Une première étape vers une implication renforcée des citoyens du territoire en faveur de l'eau a été un voyage apprenant. Il a été réalisé en trois étapes :
- une soirée pour se rencontrer, explorer les désirs des candidats au voyage à domicile, identifier les envies et les questionnements et distribuer des rôles délégués aux voyageurs volontaires (collecteur de matière, vidéaste, photographe, etc.) ;
- une journée de voyage à domicile avec deux petits collectifs de voyageurs et des hôtes (agriculteur, éleveur, technicien de station d'épuration, brasserie, écologue, etc.) ;
- une soirée pour construire et mettre en forme les apprentissages (un MURmur de l'eau a été bâti avec les fiches Enseignements-Action élaborées) et les recommandations adressées aux corps élu (sujets qui piquent).
Après le voyage apprenant, le syndicat de rivière recrute des citoyens sentinelles en fonction de la nature de leurs désirs d'engagement, selon trois gradients relais / aider / s'engager (observer les cours d'eau, aider pour des inventaires des richesses naturelles, agir sur le partage de la ressource, etc.). La gouvernance de la gestion de l'eau est renouvelée au moyen d'une instance réunissant des citoyens parlementaires. Cette démarche participe à la coconstruction du projet de territoire et facilitera sa mise en œuvre.
Pour ne pas bouder le plaisir, un évènement festif, la Guinguette de l'eau, est destiné à valoriser les réalisations du syndicat et le soutien citoyen à la gestion de l'eau ; on y partage les 16 cartes postales créées par les voyageurs et une station d'écoute diffuse les témoignages patrimoniaux récoltés.

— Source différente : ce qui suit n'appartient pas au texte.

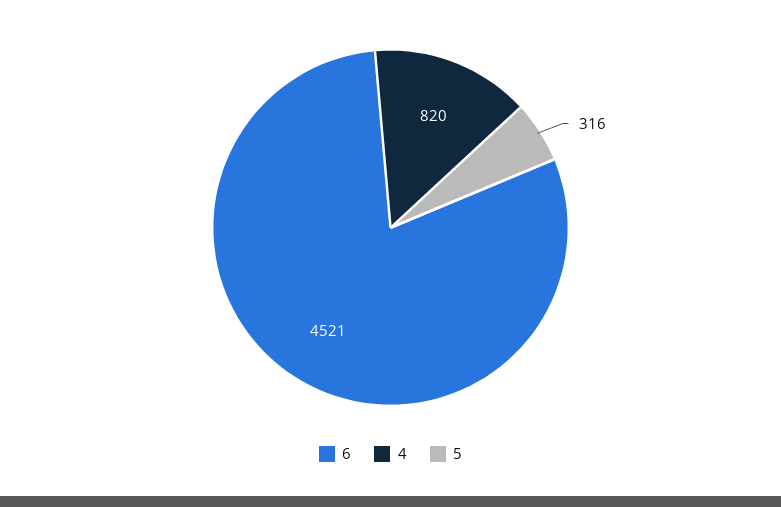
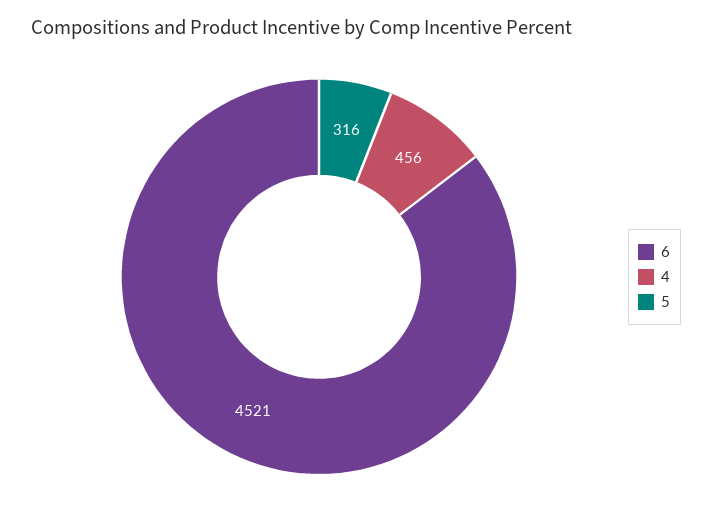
4: 820 -> 456

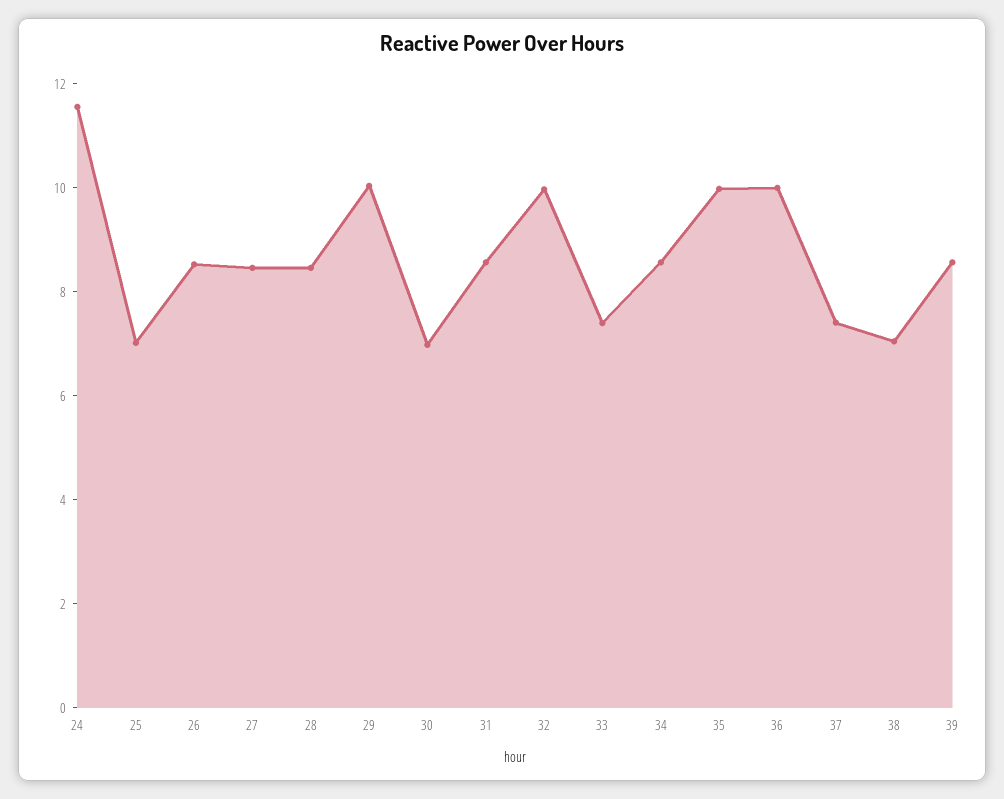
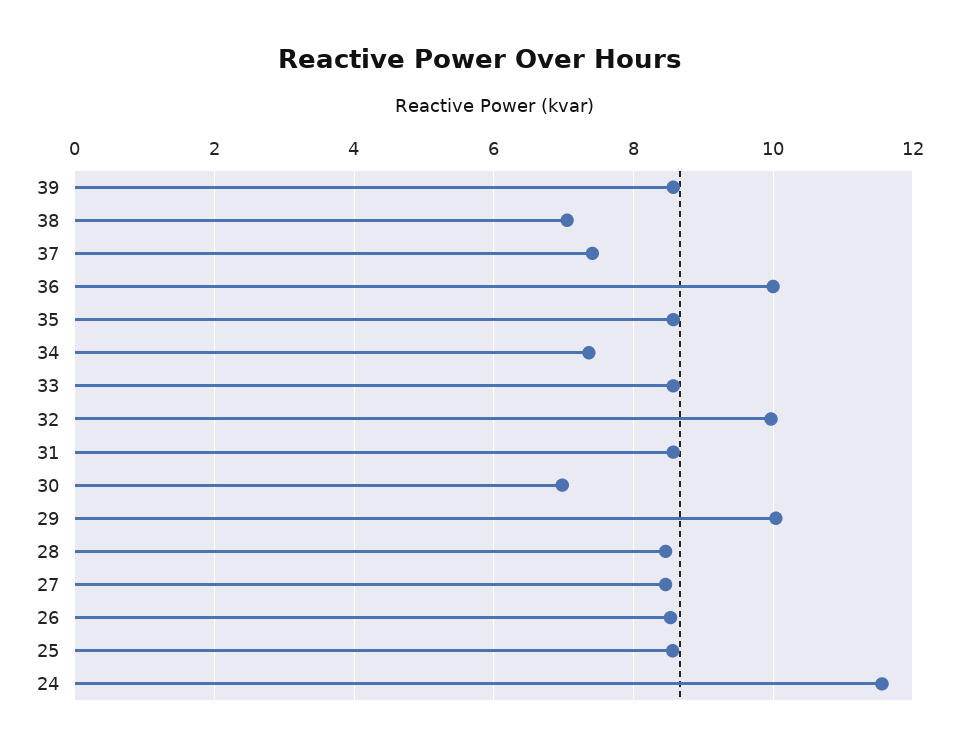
25: 7 -> 8.6
33: 7.5 -> 8.6
34: 8.5 -> 7.4
35: 10 -> 8.6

Voyage apprenant au centre de l'eau (2022) : un technicien explique aux citoyen-ne-s le fonctionnement d'une tourbière
Animer le débat public
Les collaborateurs directs et indirects de la puissance publique sont de plus en plus souvent amener à rencontrer les citoyens et à animer des espaces de dialogue pluri-acteurs. Cela justifie un changement de posture, des dispositifs spécifiques et de nouvelles pratiques d'animation de ces temps collectifs... et cela soulève de multiples questions ! Comment animer le débat public quand la vocation de l'assemblée est d'être informée, consultée ou concertée ? Comment s'y prendre pour intégrer la diversité des publics réunis avec leurs différents niveaux de connaissance, de langage, etc. ? Comment entretenir sur le temps long l'engagement des publics dans ces processus ?...
Quelques exemples des formations / formations actions / accompagnement que Déjà-là a réalisé :
- Les agents d'une préfecture souhaitent changer leurs façons de s'adresser au grand public, de manière à renouer avec une vocation d'animation territoriale de leur institution ;
- Les techniciens forestiers pris de plus en plus souvent à partie en forêt par des usagers contestataires ou mécontents, cherchent à prévenir des situations de controverse en changeant leurs façons de travailler ;
- Les animateurs d'un Conseil de développement souhaitent développer leur agilité pour travailler avec élus, citoyens et professionnels de leur territoire.